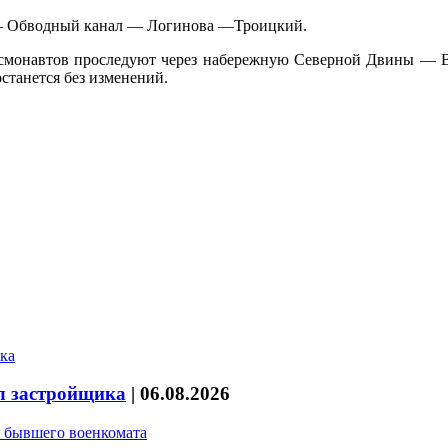
 — Обводный канал — Логинова —Троицкий.
осмонавтов проследуют через набережную Северной Двины — 
станется без изменений.
л застройщика
|
06.08.2026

EXERCISE REQUIREMENTS: Can you copy out, word for word, all the text read from the pages in the data above, leaving the pictures out of your answer?

REPLY:
 — Обводный канал — Логинова —Троицкий.
осмонавтов проследуют через набережную Северной Двины — 
станется без изменений.
л застройщика
|
06.08.2026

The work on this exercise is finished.